No início da década de 90, a hipótese da savanização da floresta tropical da Bacia Amazônica já era apresentada ao mundo, pelo cientista brasileiro Carlos Nobre, Doutor em Meteorologia e climatologista, coordenador do comitê gestor do Instituto Nacional de Ciência e Tecnologia para Mudanças Climáticas e integrante, em diferentes fases, do grupo de cientistas do Painel Intergovernamental das Mudanças Climáticas da Organização das Nações Unidas (IPCC/ONU). Praticamente 30 anos depois, Nobre alerta, em entrevista à 350.org Brasil: “Hoje cerca de 17% de cobertura florestal dos 6,2 milhões de km 2 da Amazônia (principal parte no Brasil, além do Peru, Bolívia, Equador, Colômbia e Venezuela) está desmatada e se este limite ultrapassar de 20 a 25%, a savanização será irreversível. Estamos em um momento crítico – um ponto de não retorno -, por causa da combinação do avanço do desmatamento, dos incêndios florestais e do Aquecimento Global”.

Foto: Sucena Shkrada Resk/350.org Brasil

Em um artigo, na Revista Science Advances, no ano passado, Nobre em parceria com o pesquisador norte-americano, o biólogo Thomas Lovejoy, da Universidade George Mason, que o acompanha nestes estudos, desde aquela época, trouxeram este alerta.  Dos anos 90 para cá, continuou o trabalho com seus alunos de Doutorado e parceiros pesquisadores e outras centenas de pesquisas se multiplicaram pelo planeta.

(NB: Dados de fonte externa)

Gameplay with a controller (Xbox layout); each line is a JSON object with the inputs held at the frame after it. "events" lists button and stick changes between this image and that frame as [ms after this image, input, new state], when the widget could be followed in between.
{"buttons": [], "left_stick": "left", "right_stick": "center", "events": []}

“Nós estamos muito próximos de um momento crítico, que pode acontecer em um intervalo de 15 a 30 anos, que passa rápido”, afirma. Por meio da síntese desses estudos a respeito do tema pelo mundo, o pesquisador destaca que há a constatação de um processo de avanço da fragilização da floresta, com a mortalidade das árvores. “As observações estão demostrando que a estação seca está ficando de cinco a seis dias mais longa, por década. É muito preocupante este dado. Em algumas regiões, chegou a 20 dias. As áreas mais afetadas são o sul, centro e leste da Amazônia”, diz. No Brasil, já está atingindo 20% de comprometimento. Com isso, a densa floresta poderá se transformar em campos ralos com árvores esparsas.

Alguns indícios desses alertas, são as chamadas megassecas ocorridas na Amazônia (brasileira) em 2005, 2010 e entre os anos de 2015 e 2016.

Segundo Nobre, notoriamente também é identificado que nos lugares desmatados, essa situação aumenta em relação aos não desmatados. “É uma combinação perversa entre o Aquecimento Global e os desmatamentos regionais, com o aumento dos incêndios. “Estudos ecológicos têm mostrado que espécies da floresta que têm mais tolerância à seca estão começando a morrer menos. Ao mesmo tempo, em relação às que necessitam de ambientes mais úmidos, a mortalidade aumentou. A pressão de áreas desmatadas para pastagens, extração de madeira ilegal e agricultura intensiva, além de pressões sobre unidades de conservação e terra indígenas culminam nesta situação.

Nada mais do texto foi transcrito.